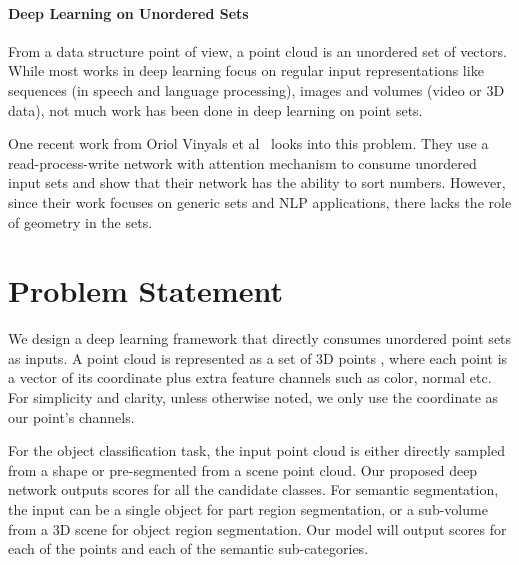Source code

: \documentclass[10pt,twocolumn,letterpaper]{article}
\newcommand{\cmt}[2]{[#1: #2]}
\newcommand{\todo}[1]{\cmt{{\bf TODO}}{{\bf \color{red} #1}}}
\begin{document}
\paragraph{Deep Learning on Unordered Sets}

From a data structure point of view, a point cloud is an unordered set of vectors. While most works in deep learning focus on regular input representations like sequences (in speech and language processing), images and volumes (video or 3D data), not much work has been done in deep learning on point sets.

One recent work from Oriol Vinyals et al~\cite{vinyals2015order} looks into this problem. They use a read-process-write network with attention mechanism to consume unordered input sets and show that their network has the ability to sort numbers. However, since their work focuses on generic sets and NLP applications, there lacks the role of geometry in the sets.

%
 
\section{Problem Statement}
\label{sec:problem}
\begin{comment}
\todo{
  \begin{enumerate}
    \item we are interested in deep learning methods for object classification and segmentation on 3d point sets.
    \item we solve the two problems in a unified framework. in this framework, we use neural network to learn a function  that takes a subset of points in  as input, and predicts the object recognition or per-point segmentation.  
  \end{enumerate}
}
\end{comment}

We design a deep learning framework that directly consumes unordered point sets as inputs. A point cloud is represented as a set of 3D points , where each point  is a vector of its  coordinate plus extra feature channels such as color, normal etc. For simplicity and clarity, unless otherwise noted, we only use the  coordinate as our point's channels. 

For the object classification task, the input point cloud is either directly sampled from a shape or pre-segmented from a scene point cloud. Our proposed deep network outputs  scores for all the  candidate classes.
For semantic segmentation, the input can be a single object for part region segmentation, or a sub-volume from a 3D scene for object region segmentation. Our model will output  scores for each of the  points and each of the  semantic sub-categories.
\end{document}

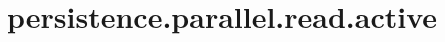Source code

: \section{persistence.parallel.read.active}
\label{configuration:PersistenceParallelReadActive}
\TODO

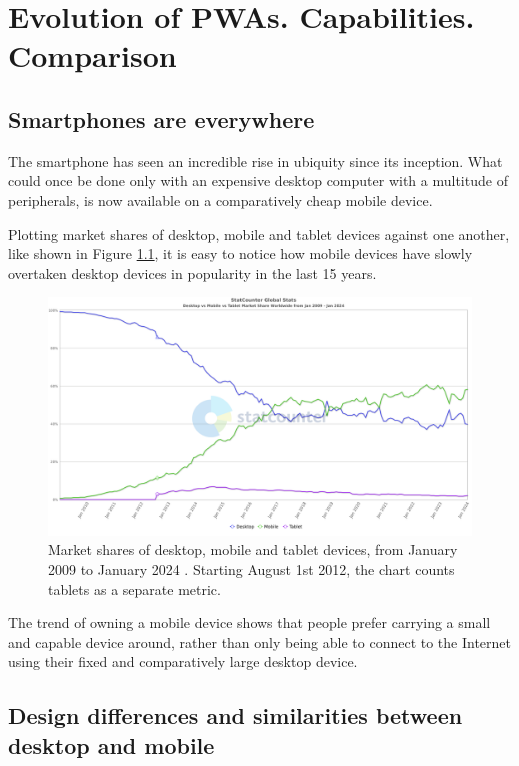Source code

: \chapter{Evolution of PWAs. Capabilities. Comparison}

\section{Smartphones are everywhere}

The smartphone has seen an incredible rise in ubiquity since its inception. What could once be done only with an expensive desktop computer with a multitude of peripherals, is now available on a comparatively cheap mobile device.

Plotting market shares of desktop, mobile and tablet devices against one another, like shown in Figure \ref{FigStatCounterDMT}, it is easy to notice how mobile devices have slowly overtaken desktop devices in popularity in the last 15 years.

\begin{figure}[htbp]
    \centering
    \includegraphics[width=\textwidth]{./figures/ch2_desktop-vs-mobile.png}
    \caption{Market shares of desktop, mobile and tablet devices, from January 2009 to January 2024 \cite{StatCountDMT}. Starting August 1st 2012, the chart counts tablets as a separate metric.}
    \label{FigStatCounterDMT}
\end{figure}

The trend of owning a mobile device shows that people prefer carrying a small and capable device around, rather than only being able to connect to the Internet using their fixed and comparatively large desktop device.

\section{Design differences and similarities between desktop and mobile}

**Work order**
Go through the data and copy every line that includes "network".

**Response box**
One recent work from Oriol Vinyals et al~\cite{vinyals2015order} looks into this problem. They use a read-process-write network with attention mechanism to consume unordered input sets and show that their network has the ability to sort numbers. However, since their work focuses on generic sets and NLP applications, there lacks the role of geometry in the sets.
    \item we solve the two problems in a unified framework. in this framework, we use neural network to learn a function  that takes a subset of points in  as input, and predicts the object recognition or per-point segmentation.  
For the object classification task, the input point cloud is either directly sampled from a shape or pre-segmented from a scene point cloud. Our proposed deep network outputs  scores for all the  candidate classes.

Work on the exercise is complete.